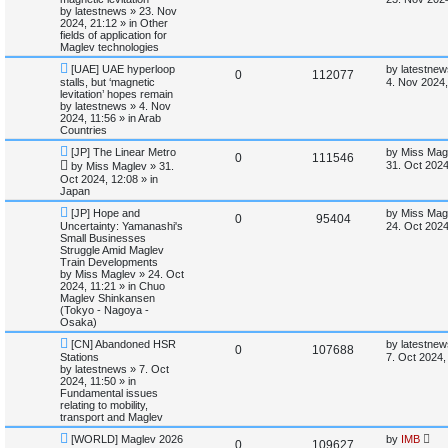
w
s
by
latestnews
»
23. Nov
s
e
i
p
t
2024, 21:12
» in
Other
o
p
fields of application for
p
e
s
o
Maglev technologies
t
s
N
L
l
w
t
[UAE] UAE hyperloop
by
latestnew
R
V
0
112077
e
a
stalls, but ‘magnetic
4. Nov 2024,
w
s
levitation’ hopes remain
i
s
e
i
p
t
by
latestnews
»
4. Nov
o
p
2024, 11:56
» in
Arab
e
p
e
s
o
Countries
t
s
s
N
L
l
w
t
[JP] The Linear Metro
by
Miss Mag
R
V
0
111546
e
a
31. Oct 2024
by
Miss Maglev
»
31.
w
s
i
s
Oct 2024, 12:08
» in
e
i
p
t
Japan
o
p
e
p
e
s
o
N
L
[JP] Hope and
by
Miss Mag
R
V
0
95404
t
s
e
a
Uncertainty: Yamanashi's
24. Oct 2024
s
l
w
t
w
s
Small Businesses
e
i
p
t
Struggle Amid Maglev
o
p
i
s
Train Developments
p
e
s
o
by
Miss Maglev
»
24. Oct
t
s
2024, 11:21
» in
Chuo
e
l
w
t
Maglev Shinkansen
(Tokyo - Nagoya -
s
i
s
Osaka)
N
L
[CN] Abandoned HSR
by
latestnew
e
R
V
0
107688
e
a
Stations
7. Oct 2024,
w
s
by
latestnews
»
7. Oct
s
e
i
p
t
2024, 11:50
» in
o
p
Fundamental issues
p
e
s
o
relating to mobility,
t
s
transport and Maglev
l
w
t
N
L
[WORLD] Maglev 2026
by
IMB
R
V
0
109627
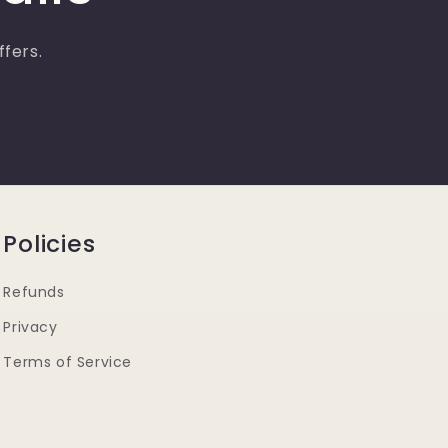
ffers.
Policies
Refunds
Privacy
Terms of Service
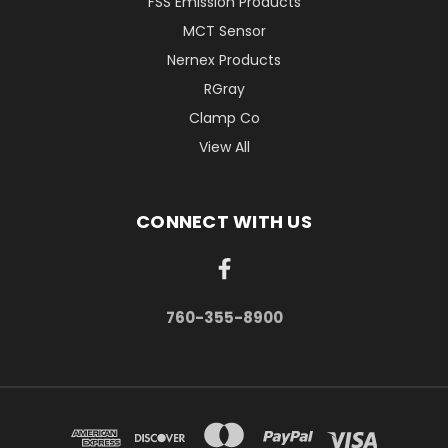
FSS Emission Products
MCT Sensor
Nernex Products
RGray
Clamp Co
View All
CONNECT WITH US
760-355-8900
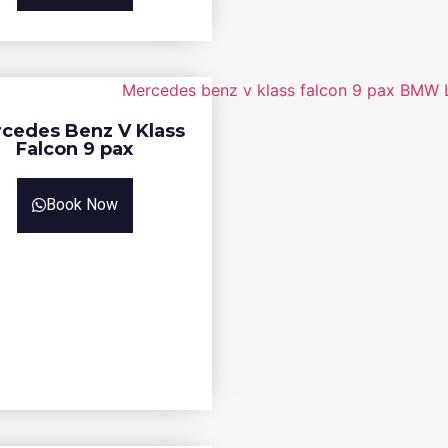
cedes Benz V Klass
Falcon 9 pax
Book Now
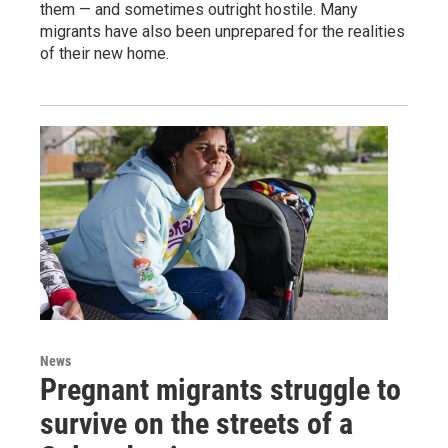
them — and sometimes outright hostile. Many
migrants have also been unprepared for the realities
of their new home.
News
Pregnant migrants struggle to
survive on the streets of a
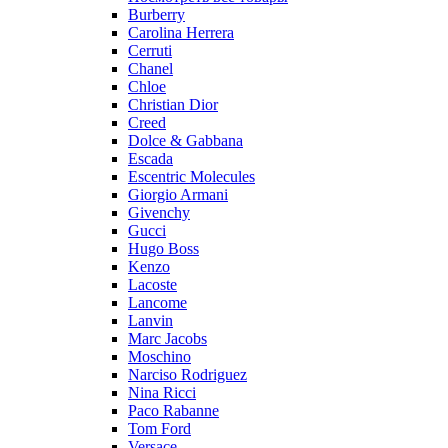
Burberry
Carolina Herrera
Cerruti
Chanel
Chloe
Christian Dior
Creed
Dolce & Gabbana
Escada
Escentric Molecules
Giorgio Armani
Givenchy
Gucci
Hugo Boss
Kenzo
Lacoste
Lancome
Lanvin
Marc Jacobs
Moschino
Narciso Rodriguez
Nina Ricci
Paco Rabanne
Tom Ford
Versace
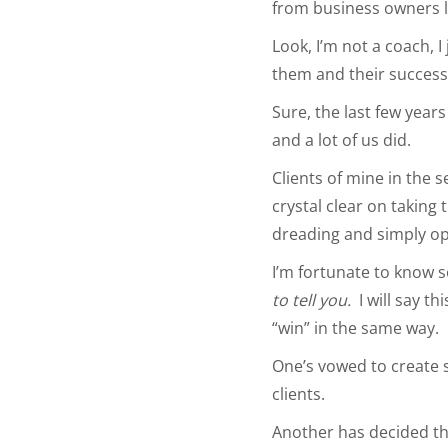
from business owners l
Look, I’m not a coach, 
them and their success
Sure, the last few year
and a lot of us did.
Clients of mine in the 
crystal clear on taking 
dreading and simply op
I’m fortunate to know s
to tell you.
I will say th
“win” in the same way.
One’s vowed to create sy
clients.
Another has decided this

==

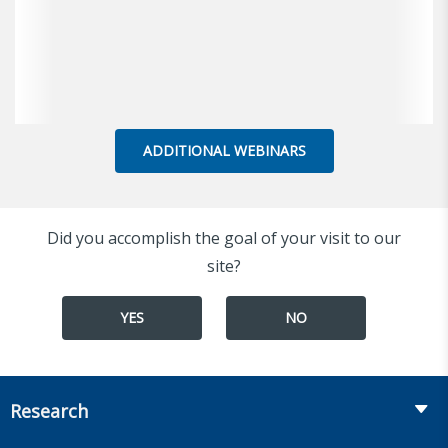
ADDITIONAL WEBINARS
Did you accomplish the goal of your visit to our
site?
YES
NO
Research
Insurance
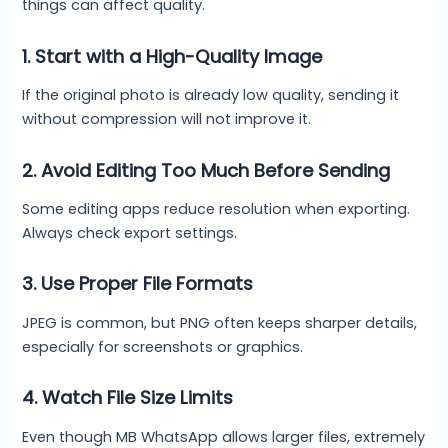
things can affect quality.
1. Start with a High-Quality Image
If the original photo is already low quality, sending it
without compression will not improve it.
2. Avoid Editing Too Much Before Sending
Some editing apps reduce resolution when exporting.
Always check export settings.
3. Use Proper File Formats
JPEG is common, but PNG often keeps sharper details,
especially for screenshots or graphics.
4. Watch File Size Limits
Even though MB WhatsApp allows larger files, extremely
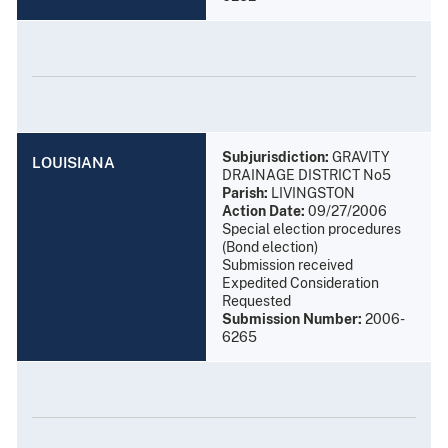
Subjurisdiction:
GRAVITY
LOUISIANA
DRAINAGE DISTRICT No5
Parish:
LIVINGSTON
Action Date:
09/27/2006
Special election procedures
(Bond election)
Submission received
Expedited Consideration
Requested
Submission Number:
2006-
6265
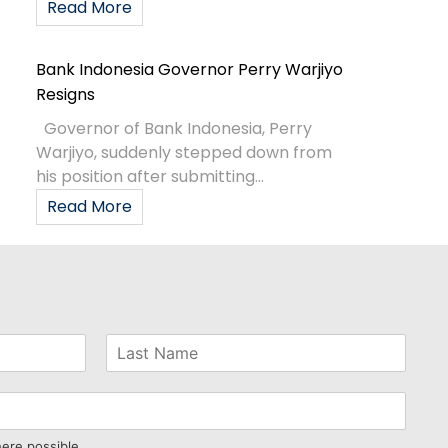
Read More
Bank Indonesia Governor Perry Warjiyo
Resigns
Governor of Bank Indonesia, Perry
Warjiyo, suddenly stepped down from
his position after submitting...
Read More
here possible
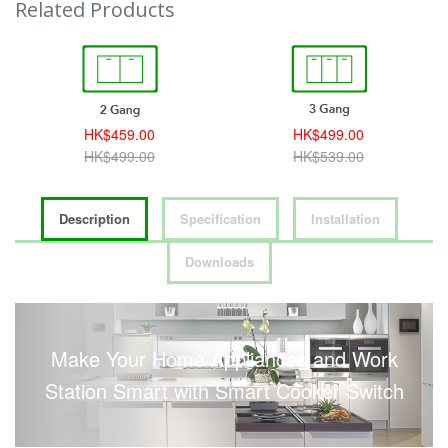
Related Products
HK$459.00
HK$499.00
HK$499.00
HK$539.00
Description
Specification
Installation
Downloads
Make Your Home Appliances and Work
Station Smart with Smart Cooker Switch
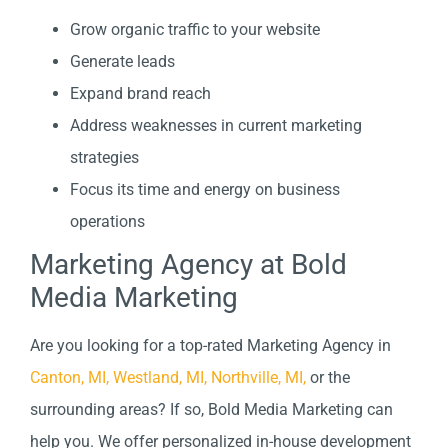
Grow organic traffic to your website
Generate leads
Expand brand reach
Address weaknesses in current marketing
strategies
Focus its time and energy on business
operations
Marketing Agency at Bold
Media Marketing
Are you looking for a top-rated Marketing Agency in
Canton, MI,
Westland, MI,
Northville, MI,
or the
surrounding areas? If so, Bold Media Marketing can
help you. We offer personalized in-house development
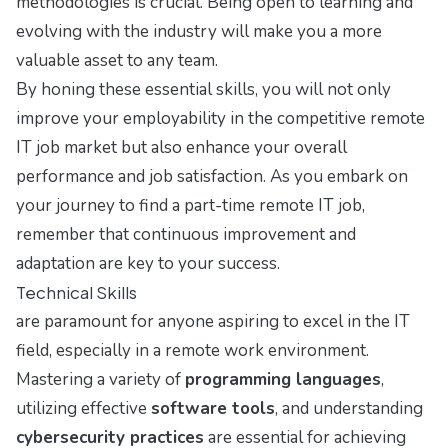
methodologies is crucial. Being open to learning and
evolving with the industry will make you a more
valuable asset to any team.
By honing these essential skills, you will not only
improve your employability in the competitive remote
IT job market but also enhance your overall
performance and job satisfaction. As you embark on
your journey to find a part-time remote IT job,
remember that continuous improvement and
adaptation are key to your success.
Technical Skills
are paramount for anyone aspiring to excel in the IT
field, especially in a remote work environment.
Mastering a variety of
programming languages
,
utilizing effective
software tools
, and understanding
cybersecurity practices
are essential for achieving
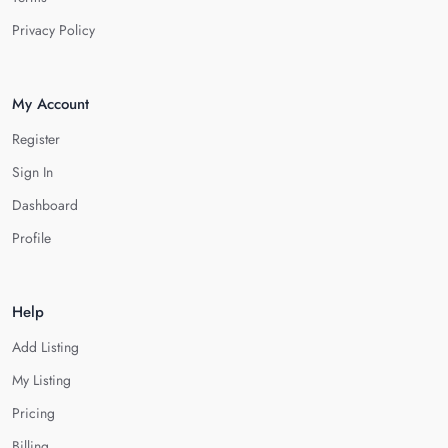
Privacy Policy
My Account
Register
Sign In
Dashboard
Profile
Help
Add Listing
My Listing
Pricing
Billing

» **Task objective**: Convert the lines of the records running from the line that contains "methodologies is crucial." through the line that contains "Technical Skills", both included, into a numbered list, omitting any blank lines.

» **Expected answer**:
1. methodologies is crucial. Being open to learning and
2. evolving with the industry will make you a more
3. valuable asset to any team.
4. By honing these essential skills, you will not only
5. improve your employability in the competitive remote
6. IT job market but also enhance your overall
7. performance and job satisfaction. As you embark on
8. your journey to find a part-time remote IT job,
9. remember that continuous improvement and
10. adaptation are key to your success.
11. Technical Skills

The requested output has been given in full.